The crew's main strategic concern is the whereabouts of Sill & Veolia, which has dropped out of the picture after being reported to have lost both her Sat C and Iridium phone antennae when they were ripped off by wayward reefing line while they were leading.
'The last time we saw her was when we were passing the Owers when she tacked away offshore. Certainly from what we have done and seen happening recently then I can't believe that we have lost anything to anyone at the moment,' reported the skipper. 'We have been on the favoured tack most of the time and have had a nice sluice from the tide under Portland. I am a little concerned that we are the most right hand boat and the wind is forecast to shift to the left, but otherwise we are fine. All's well. It was a pretty rough old night and we spent most of it with two reefs and a staysail, but now we are up to just one reef and the Solent. It was pretty blustery with a few shifts in direction, which was a little surprising because it was relatively clear skies, but overall it was pretty stable around the mean (average) wind direction.'
'The guys are all pretty happy at the moment because we've got the bacon and black pudding frying. We are going to have to take some pain as we head back out offshore to catch the first of the new tide and no doubt we'll lose some of that gain, but we're pretty happy with how it's going.'
Testament to the bumpy, blustery conditions Emma RICHARDS' (GBR) Pindar Alphagraphics retired early this morning with a number of gear failures including a deck pad eye and Solent headsail.

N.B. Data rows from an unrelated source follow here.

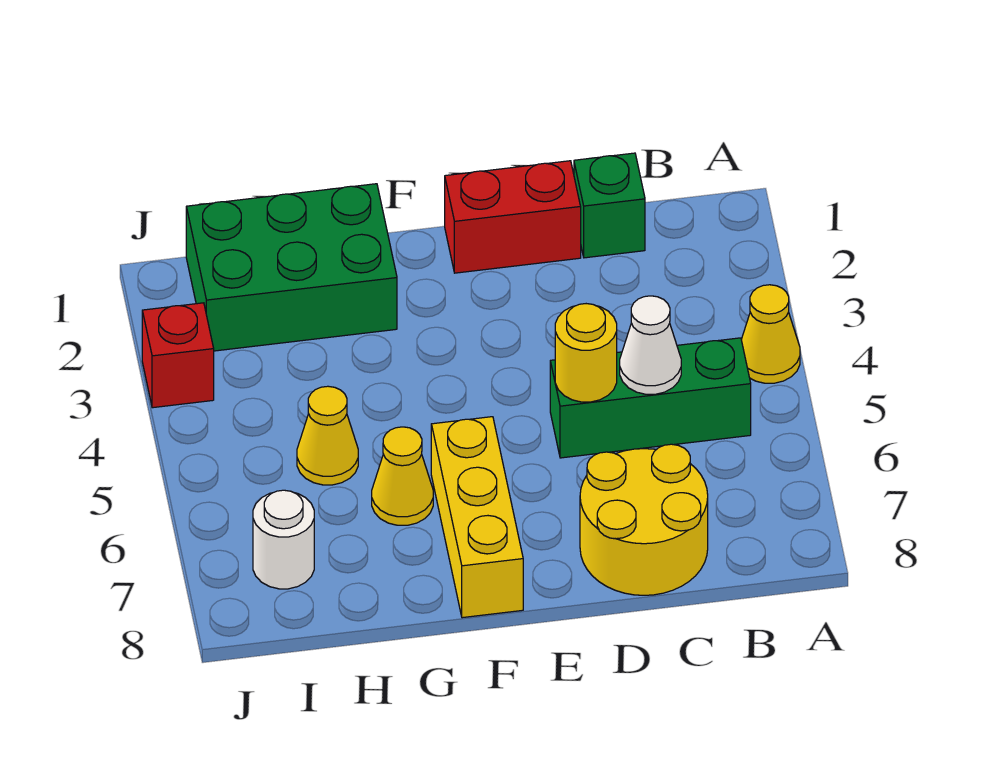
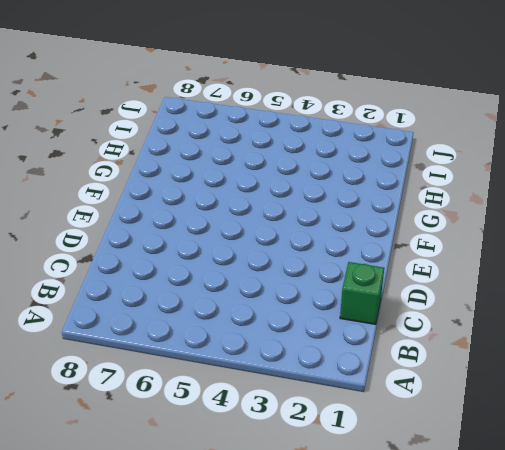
none -> yellow cone A4 level 1
none -> green brick B5:D5 level 1
none -> yellow round brick C7:D8 level 1

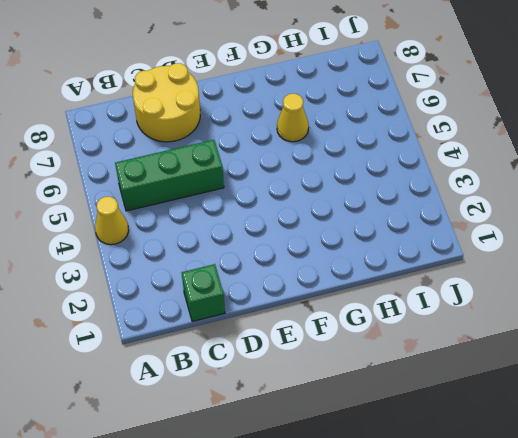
none -> red brick D1:E1 level 1
none -> yellow brick F6:F8 level 1
none -> green brick G1:I2 level 1

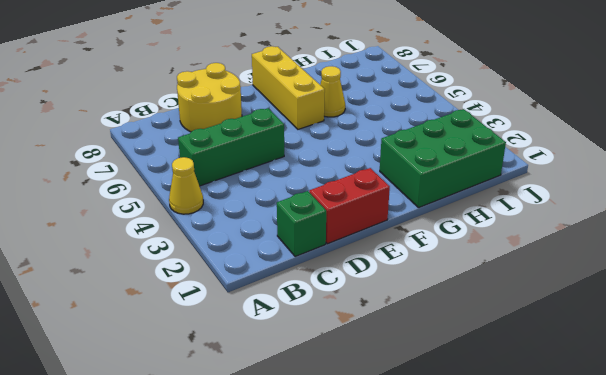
none -> yellow cone H5 level 1
none -> white round brick I7 level 1
none -> red brick J3 level 1

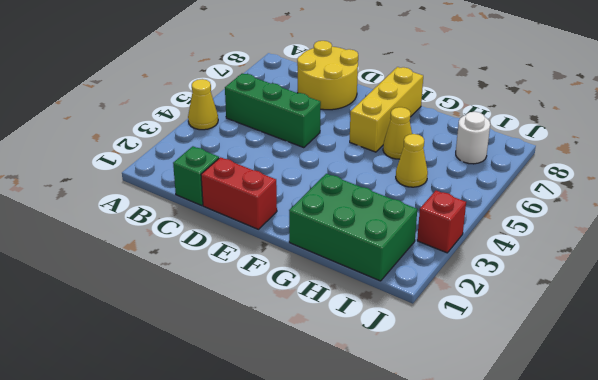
none -> white cone C5 level 2
none -> yellow round brick D5 level 2

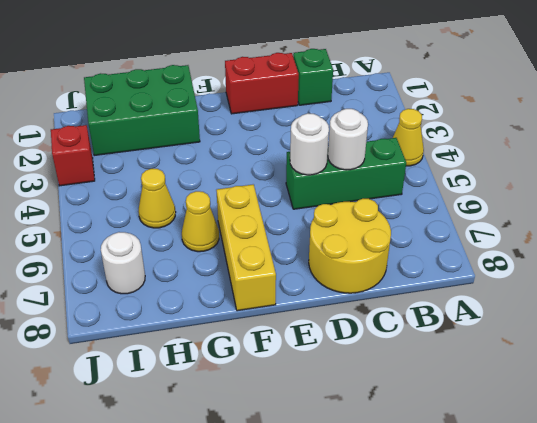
white round brick C5 level 2 -> white cone C5 level 2
white round brick D5 level 2 -> yellow round brick D5 level 2

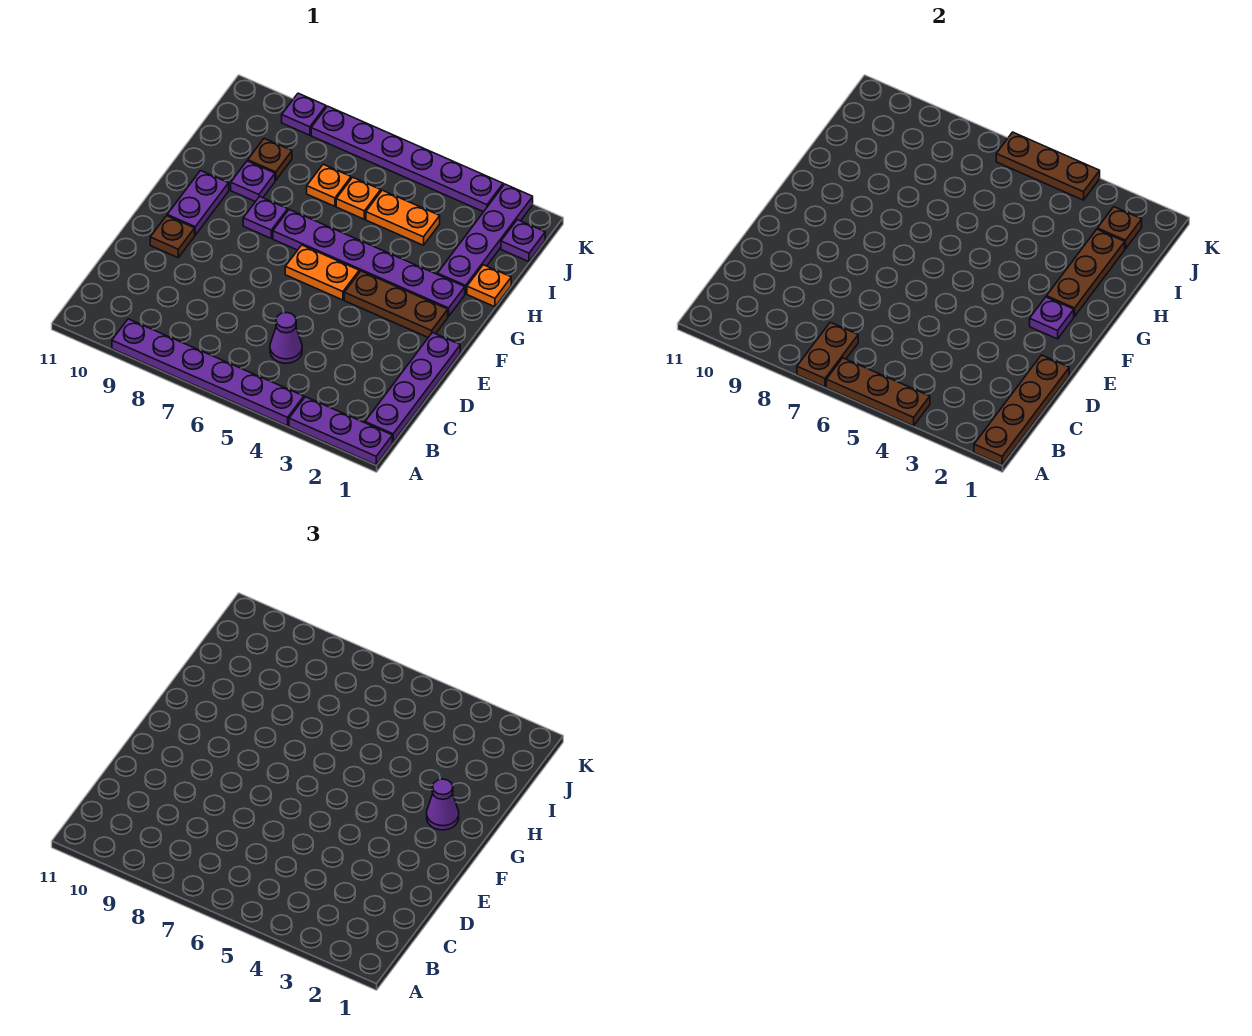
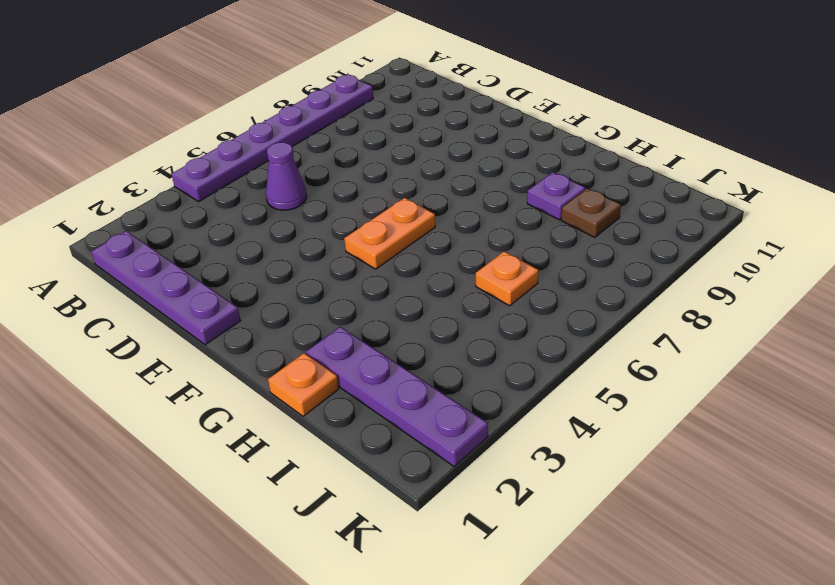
none -> purple plate A1:A3 level 1
none -> brown plate E10 level 1
none -> brown plate F2:F4 level 1

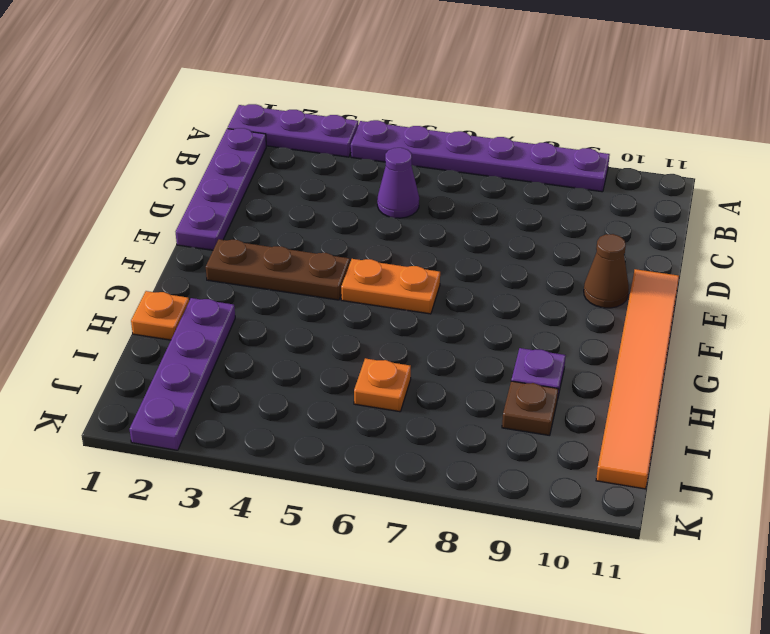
brown cone E10 level 1 -> brown plate E10 level 1
orange tile E11:J11 level 1 -> none
none -> purple plate F10:G10 level 1
none -> purple plate G2:G7 level 1
none -> purple plate G8 level 1

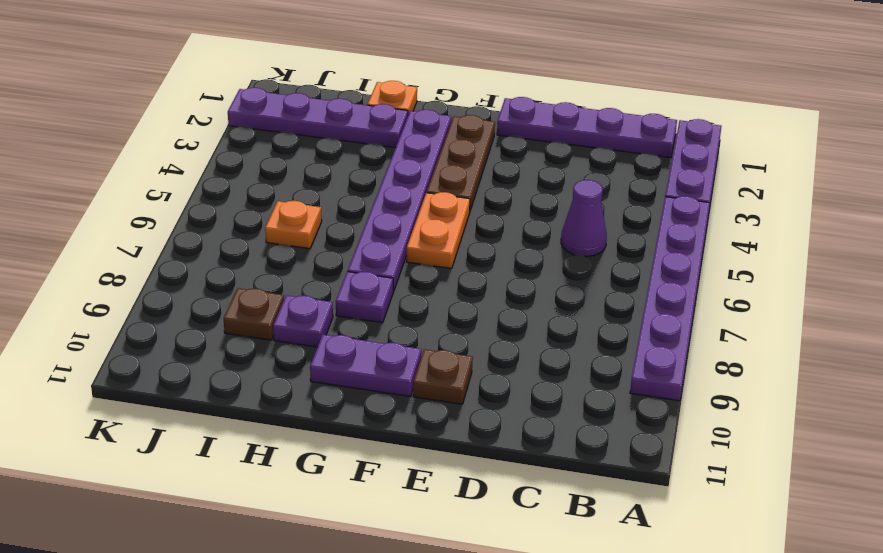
none -> orange plate I4:I5 level 1
none -> orange plate I7 level 1
none -> purple plate J1 level 1

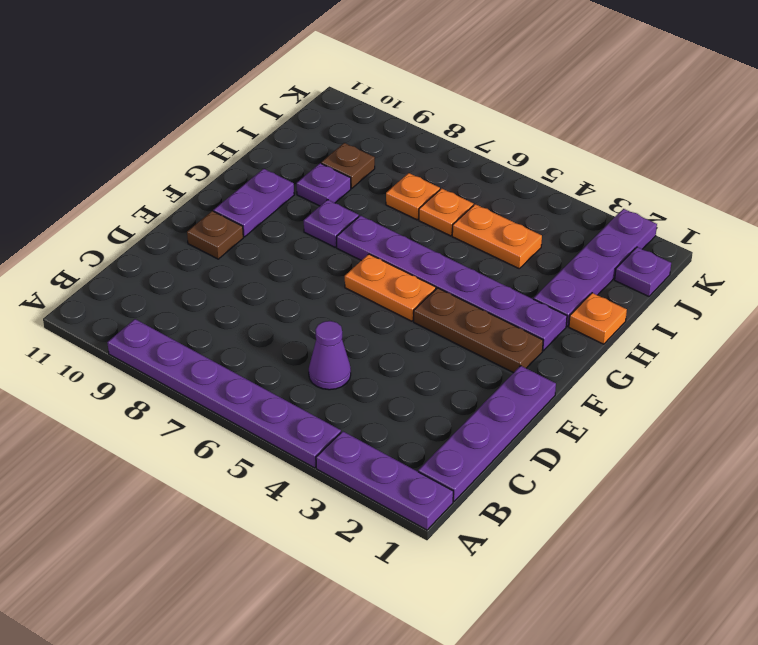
none -> purple plate K3:K8 level 1
none -> purple plate K9 level 1
none -> brown plate A1:D1 level 2

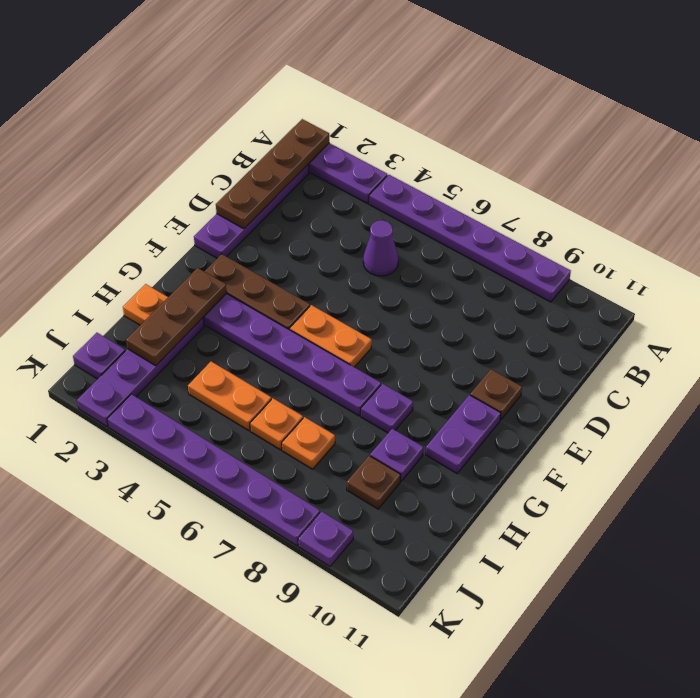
none -> brown plate A4:A6 level 2
none -> brown plate A7:B7 level 2
none -> purple plate F2 level 2

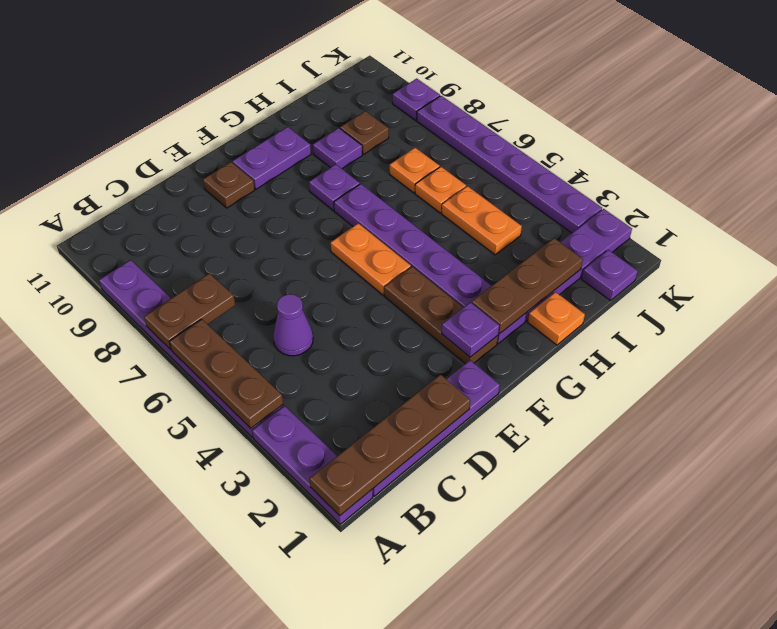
none -> brown plate J2 level 2
none -> brown plate K4:K6 level 2
none -> purple cone G2 level 3

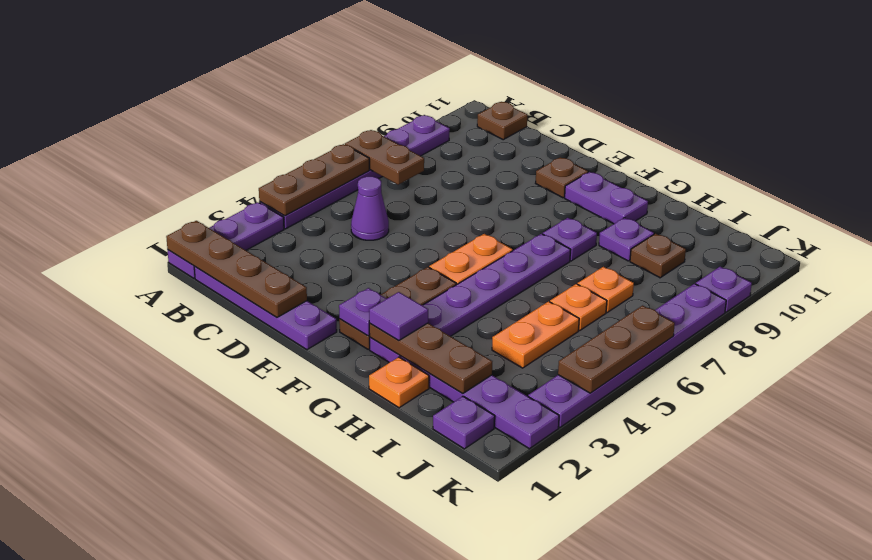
brown plate B11 level 1 -> brown plate J2 level 2
purple tile G2 level 3 -> purple cone G2 level 3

As forecast, the wind is going to strengthen and the seas are going to build over the next few hours. The crews will have a difficult time upwind to escape the Channel. The 'reward' will be that they will be able to open up their sails with a more favourable wind slightly before the passage of Bishop Rock. Broad-reaching in 40 knots of wind and heavy seas: it is going to be very lively.
Today the competitors in the Calais Round Britain Race will be tackling the second half of the Channel as they make towards the first important passage mark of the course, Bishop Rock lighthouse, Isles of Scilly off the south west tip of Great Britain. They are likely to reach it in the early hours of Tuesday. Around 20 knots of west southwesterly wind will last throughout the day today, strengthening as it backs round to the southwest in the evening.
It will be a rough night with 25-35 knots, gusting to 40 with rain and above all heavy seas.
The good news is that the wind will gradually back round into the south. After some difficult hours of beating in the heavy weather up to the Scillies, the crews will be able to ease the sheets and sail onto a rapid broad reach towards Ireland and the famous Fastnet. The winds and the sea will remain strong before the situation eases at the start of Tuesday night.
However, a new depression over the West of Ireland is forecast on Wednesday with a building southerly wind, with the possibility of gales.